### TASK PROMPT
Copy the records exactly, leaving out every picture.

### RECORDS FOR THIS TASK
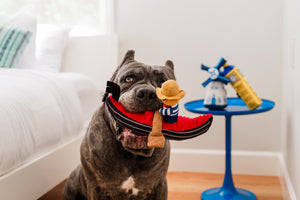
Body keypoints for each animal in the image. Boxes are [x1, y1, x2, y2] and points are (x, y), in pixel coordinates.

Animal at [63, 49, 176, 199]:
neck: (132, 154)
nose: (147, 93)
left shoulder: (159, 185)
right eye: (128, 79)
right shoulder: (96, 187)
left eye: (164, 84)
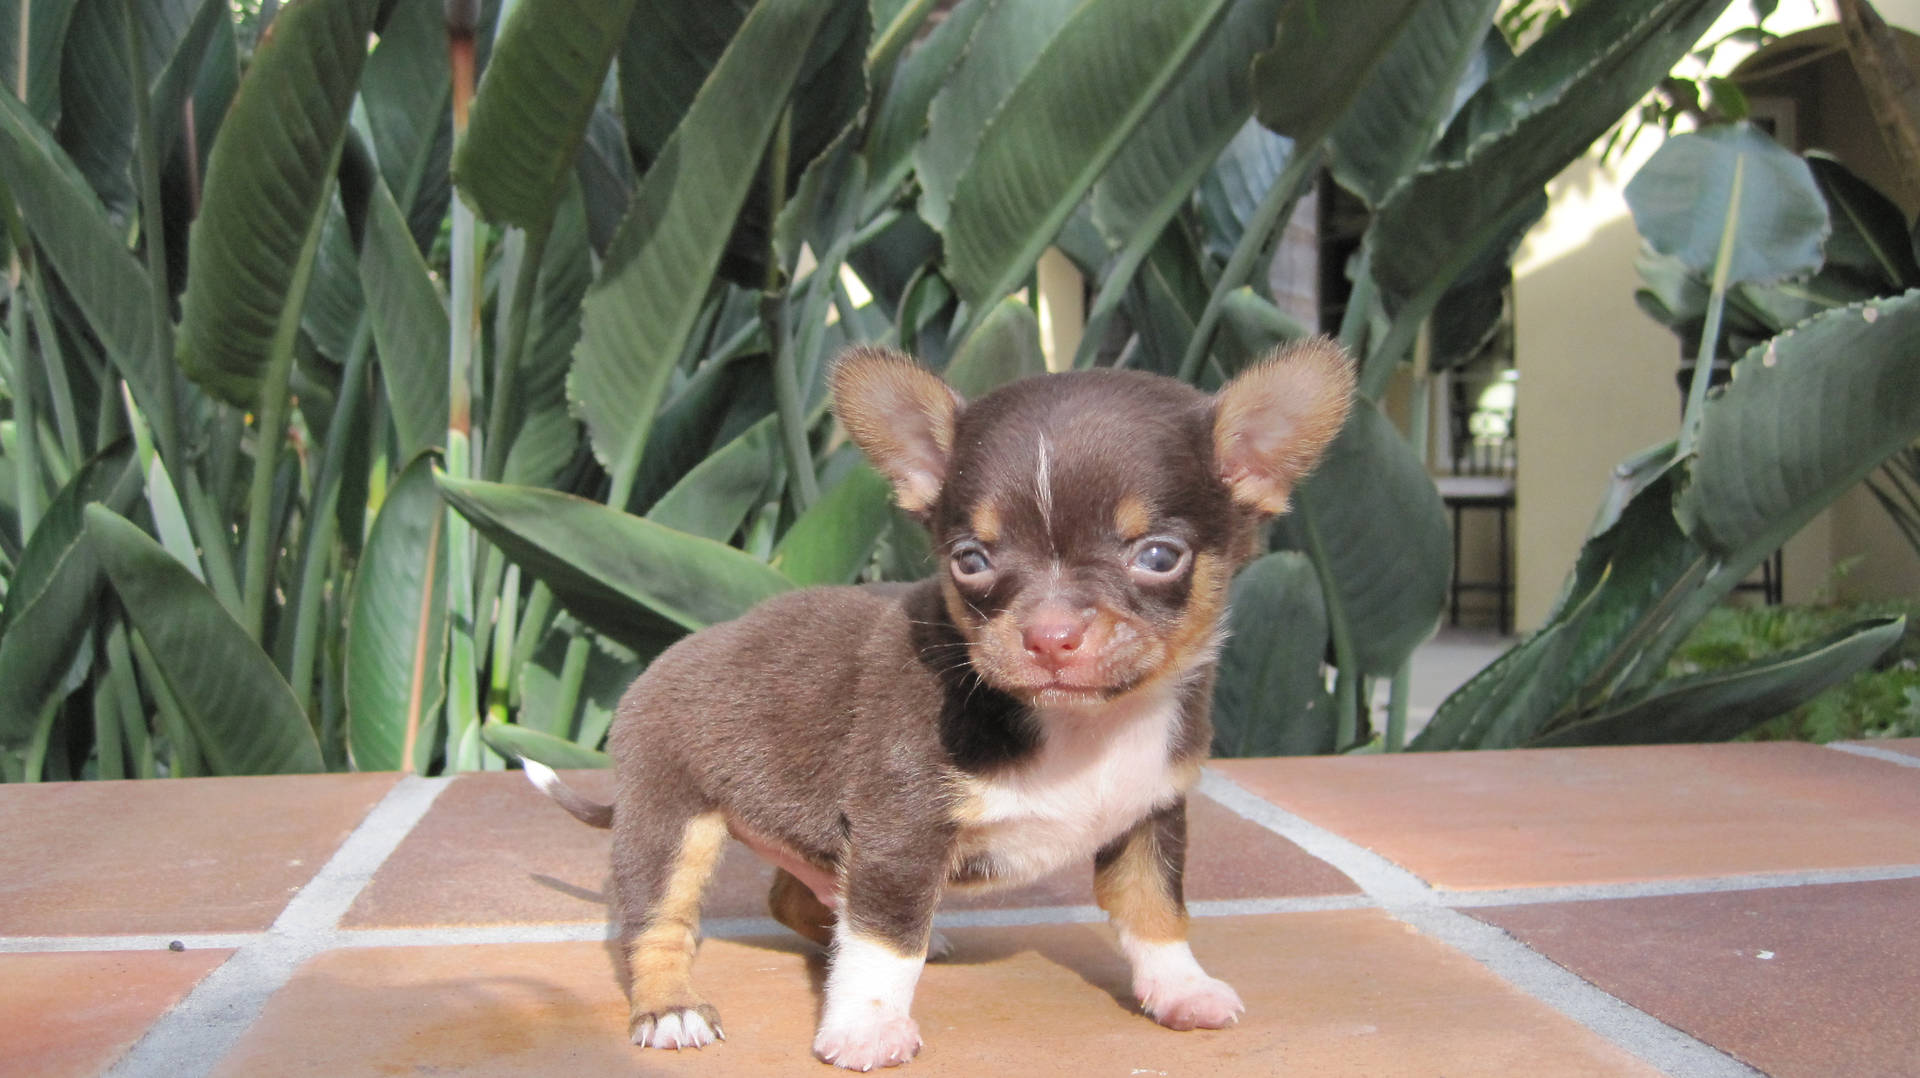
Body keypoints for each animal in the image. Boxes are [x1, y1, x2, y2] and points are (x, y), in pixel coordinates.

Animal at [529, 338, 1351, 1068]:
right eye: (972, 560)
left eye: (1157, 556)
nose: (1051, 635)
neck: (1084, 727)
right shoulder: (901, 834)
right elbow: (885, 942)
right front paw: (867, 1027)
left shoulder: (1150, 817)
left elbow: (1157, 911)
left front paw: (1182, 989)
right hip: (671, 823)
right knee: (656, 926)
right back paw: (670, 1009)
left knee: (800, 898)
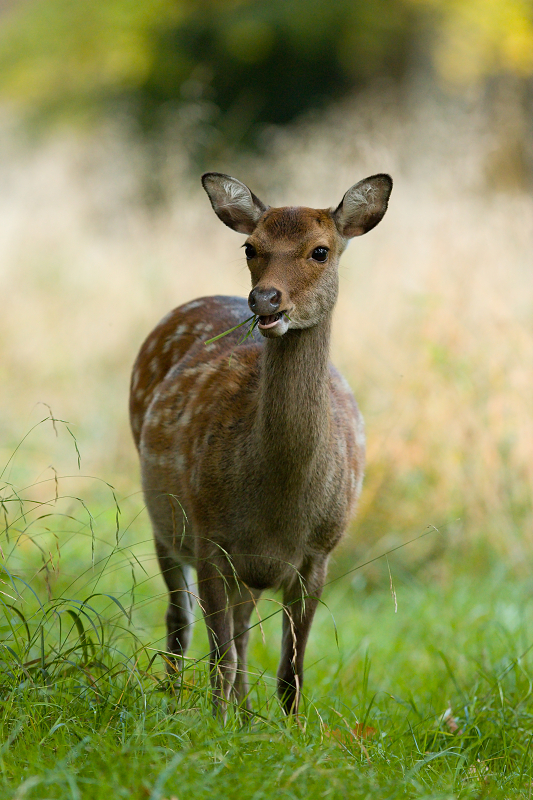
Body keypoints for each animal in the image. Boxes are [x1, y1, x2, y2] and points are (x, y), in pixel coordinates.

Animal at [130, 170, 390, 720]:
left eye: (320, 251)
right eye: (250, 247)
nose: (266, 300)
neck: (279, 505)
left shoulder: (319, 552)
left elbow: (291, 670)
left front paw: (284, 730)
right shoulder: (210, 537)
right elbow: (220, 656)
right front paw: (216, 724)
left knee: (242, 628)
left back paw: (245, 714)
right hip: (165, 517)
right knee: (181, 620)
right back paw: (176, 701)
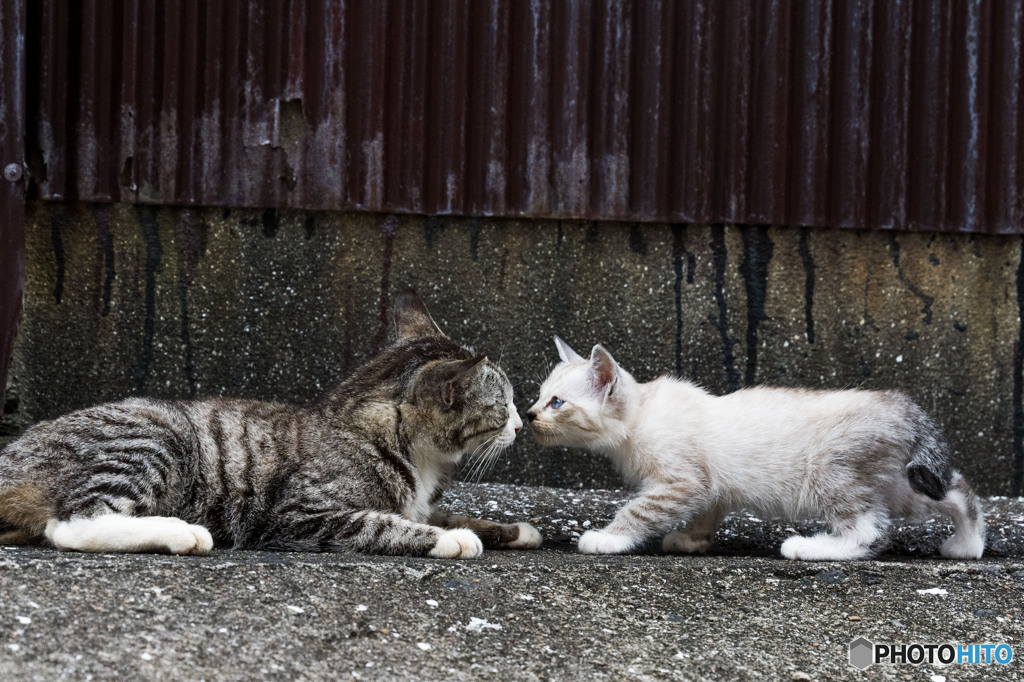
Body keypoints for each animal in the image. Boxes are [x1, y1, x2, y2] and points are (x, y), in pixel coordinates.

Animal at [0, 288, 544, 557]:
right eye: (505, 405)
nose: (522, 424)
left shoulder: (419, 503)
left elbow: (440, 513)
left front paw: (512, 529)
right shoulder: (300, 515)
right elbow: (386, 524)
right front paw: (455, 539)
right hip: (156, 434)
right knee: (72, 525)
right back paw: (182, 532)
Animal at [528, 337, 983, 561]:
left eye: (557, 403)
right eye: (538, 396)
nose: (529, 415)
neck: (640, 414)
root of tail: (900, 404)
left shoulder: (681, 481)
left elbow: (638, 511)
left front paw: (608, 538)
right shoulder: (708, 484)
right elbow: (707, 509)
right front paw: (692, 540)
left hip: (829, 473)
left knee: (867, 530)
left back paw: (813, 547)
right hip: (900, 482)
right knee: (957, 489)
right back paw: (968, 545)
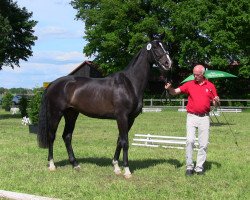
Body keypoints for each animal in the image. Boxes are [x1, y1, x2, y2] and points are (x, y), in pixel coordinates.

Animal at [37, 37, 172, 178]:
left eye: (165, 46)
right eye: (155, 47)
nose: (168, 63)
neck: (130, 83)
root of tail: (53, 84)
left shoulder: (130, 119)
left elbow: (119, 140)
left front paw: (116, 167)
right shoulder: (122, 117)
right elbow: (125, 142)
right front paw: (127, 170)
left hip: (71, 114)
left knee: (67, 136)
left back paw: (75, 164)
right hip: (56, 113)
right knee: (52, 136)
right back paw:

### OUTPUT
Body keypoints for each animal in the image. Boxes are [x1, y1, x2, y2] and points are (x, y), in pixel coordinates.

Animal at [63, 49, 176, 199]:
neck: (132, 154)
nose: (147, 93)
left shoulder: (159, 185)
right eye: (128, 79)
right shoulder: (96, 187)
left eye: (164, 84)
Body keypoints for each animal in the image. Boxes are [x1, y1, x2, y2] and points are (x, y), in pixel coordinates.

Animal at [529, 338, 1351, 1068]:
right eye: (972, 560)
left eye: (1157, 556)
nose: (1051, 635)
neck: (1084, 727)
right shoulder: (901, 834)
right elbow: (885, 942)
right front paw: (867, 1027)
left shoulder: (1150, 817)
left elbow: (1157, 911)
left front paw: (1182, 989)
right hip: (671, 823)
right knee: (656, 926)
right back paw: (670, 1009)
left knee: (800, 898)
Body keypoints for each animal in the image. Boxes are [x1, y1, x2, y2] and points are (x, y), in pixel coordinates.

Animal at [130, 170, 390, 720]:
left eye: (320, 251)
right eye: (250, 247)
nose: (266, 300)
neck: (279, 505)
left shoulder: (319, 552)
left elbow: (291, 670)
left front paw: (284, 730)
right shoulder: (210, 537)
right elbow: (220, 656)
right front paw: (216, 724)
left knee: (242, 628)
left back paw: (245, 714)
right hip: (165, 517)
right knee: (181, 620)
right back paw: (176, 701)
Body keypoints for each animal in the image. Boxes are [x1, y1, x2, y2] and points are (x, y), in pixel coordinates.

Animal at [0, 288, 544, 557]:
right eye: (505, 405)
nose: (522, 424)
left shoulder: (419, 503)
left elbow: (440, 513)
left front paw: (512, 529)
right shoulder: (300, 515)
right elbow: (386, 524)
right front paw: (455, 539)
right hip: (156, 434)
right knee: (72, 525)
right back paw: (182, 532)
Animal at [528, 337, 983, 561]:
left eye: (557, 403)
right eye: (538, 396)
nose: (529, 415)
neck: (640, 414)
root of tail: (900, 404)
left shoulder: (681, 481)
left elbow: (638, 511)
left front paw: (608, 538)
right shoulder: (708, 484)
right elbow: (707, 509)
right front paw: (692, 540)
left hip: (829, 473)
left knee: (867, 530)
left back paw: (813, 547)
right hip: (900, 482)
right knee: (957, 489)
right back paw: (968, 545)
Body keypoints for each animal in the image. Boxes are [x1, y1, x2, y2] and points are (x, y), in pixel coordinates.

Animal at [37, 37, 172, 178]:
left eye: (165, 46)
right eye: (155, 47)
nose: (168, 63)
neck: (130, 83)
root of tail: (53, 84)
left shoulder: (130, 119)
left elbow: (119, 140)
left front paw: (116, 167)
right shoulder: (122, 117)
right elbow: (125, 142)
right front paw: (127, 170)
left hip: (71, 114)
left knee: (67, 136)
left back paw: (75, 164)
right hip: (56, 113)
right knee: (52, 136)
right back paw:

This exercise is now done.